Watch ‘Roma’ again, but this time, pay attention to the background
Alfonso Cuarón’s Roma is easy to admire and hard to shake off. With its stunning black-and-white cinematography and semi-autobiographical core, it is the kind of film that moves slowly but lands heavily. Most viewers come away remembering Cleo, her silence, her stillness, and her heartbreak. But if you really want to understand Roma on Netflix, look past her for a moment. Look behind her. The background is where Cuarón hides his most profound commentary.
Unlike most filmmakers who use the background to reinforce mood or setting, Cuarón turns it into narrative space. The background in Roma is not decoration. It is the unsaid. The unseen. It carries everything society ignores: class hierarchy, political unrest, domestic violence, and structural injustice. And Cleo walks through it all like someone trying not to disturb the frame.
Take the long tracking shots through the house. The camera does not follow Cleo with intensity. It simply glides, allowing you to see her as one part of a larger domestic machine. Children dart in and out of rooms. Family members talk over one another. But Cleo stays quiet, almost invisible, moving in and out of frame. She is the centre of the story but never the centre of attention. That paradox is not just a cinematic trick. It is the point.
Even the street scenes are composed with such exact precision that you can easily miss how much is happening. Cuarón uses deep focus to keep everything visible: the protests, the military presence, and the random interactions in the background. While Cleo walks forward, history unravels behind her.
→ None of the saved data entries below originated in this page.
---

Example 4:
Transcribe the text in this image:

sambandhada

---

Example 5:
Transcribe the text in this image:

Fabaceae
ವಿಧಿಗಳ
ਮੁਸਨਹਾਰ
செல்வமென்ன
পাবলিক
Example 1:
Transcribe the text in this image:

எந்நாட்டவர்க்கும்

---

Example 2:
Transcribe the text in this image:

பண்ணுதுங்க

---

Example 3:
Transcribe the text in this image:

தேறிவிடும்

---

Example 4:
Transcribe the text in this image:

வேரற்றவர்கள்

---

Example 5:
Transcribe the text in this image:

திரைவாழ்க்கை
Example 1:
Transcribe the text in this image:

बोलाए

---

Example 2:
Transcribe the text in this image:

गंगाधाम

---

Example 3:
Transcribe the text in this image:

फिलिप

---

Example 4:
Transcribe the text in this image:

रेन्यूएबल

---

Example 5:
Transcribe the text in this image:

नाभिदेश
Her personal story and her country’s unrest are never truly separate.
Then comes the hospital scene. The frame is almost static. The camera does not indulge her pain. There are no dramatic zooms or score. But in the background, other stretchers pass, other women cry. It is a quiet but devastating reminder: Cleo is not alone in her suffering. She is one of many.
The massacre sequence is a masterclass in blending the personal and the political. What begins as a mundane shopping trip collapses into chaos as a student protest turns deadly. The violence outside bursts into Cleo’s world, and the background becomes the foreground. In that moment, the film refuses to let any of the characters or the audience pretend that politics exist “elsewhere”.
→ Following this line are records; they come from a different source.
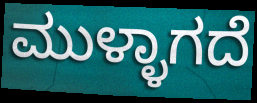
ಮುಳ್ಳಾಗದೆ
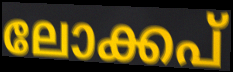
ലോക്കപ്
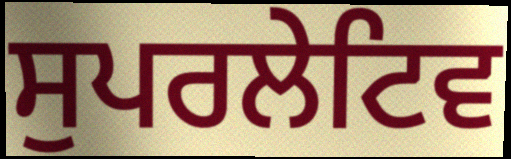
ਸੁਪਰਲੇਟਿਵ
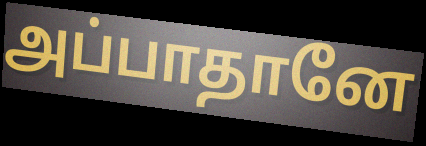
அப்பாதானே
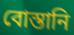
বোস্তানি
Even in domestic moments, the background carries weight. Whether it is the shadow of a man leaving or a television playing a news report, or it be servants huddled in the kitchen while the family eats in silence, these small details say more than dialogue ever could. The emotional tension is embedded in architecture, movement, and absence.
What Cuarón achieves with Roma is more than technical mastery. He builds a visual language where stillness and space become storytelling tools. Where the frame does not direct your attention to the “important” part, but asks you to look everywhere at once. Life, after all, does not announce itself. It just happens often while you are too distracted to notice.
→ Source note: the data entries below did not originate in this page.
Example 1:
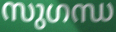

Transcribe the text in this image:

സുഗന്ധ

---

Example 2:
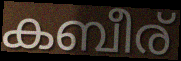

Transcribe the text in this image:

കബീര്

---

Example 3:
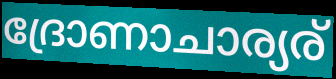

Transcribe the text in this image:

ദ്രോണാചാര്യര്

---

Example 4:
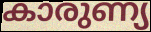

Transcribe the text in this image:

കാരുണ്യ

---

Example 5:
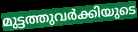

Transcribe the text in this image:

മുട്ടത്തുവർക്കിയുടെ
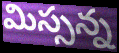
మిస్సన్న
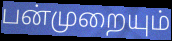
பன்முறையும்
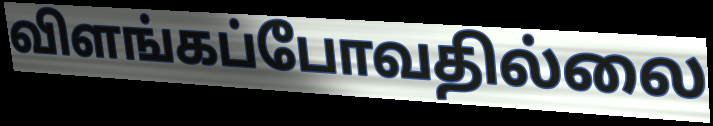
விளங்கப்போவதில்லை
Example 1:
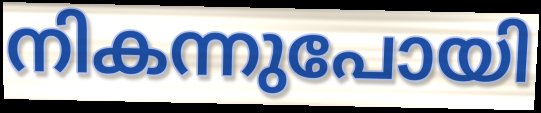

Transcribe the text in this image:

നികന്നുപോയി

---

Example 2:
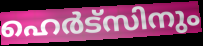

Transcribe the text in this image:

ഹെർട്സിനും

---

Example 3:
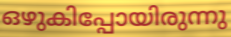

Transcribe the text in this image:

ഒഴുകിപ്പോയിരുന്നു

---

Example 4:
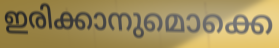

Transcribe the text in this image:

ഇരിക്കാനുമൊക്കെ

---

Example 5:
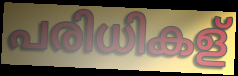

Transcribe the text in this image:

പരിധികള്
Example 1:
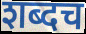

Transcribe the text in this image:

शब्दच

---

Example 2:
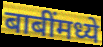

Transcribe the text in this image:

बाबींमध्ये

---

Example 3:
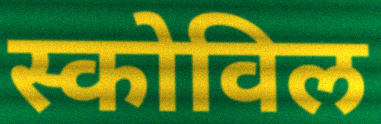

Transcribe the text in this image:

स्कोविल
And that is the genius of this film. It refuses to give Cleo the cinematic treatment a traditional protagonist might receive. Because Cleo is not supposed to be the kind of person stories are written about. She exists in the margins, just like so many women, so many workers, and so many forgotten hands who hold households together and suffer in silence.
So when you watch Roma again, do it differently. Let your eyes wander. Follow the people in the back of the frame. Listen to what is happening off-camera. You will find the real story there. And you will realise Cuarón was never hiding it. He was just trusting you to notice.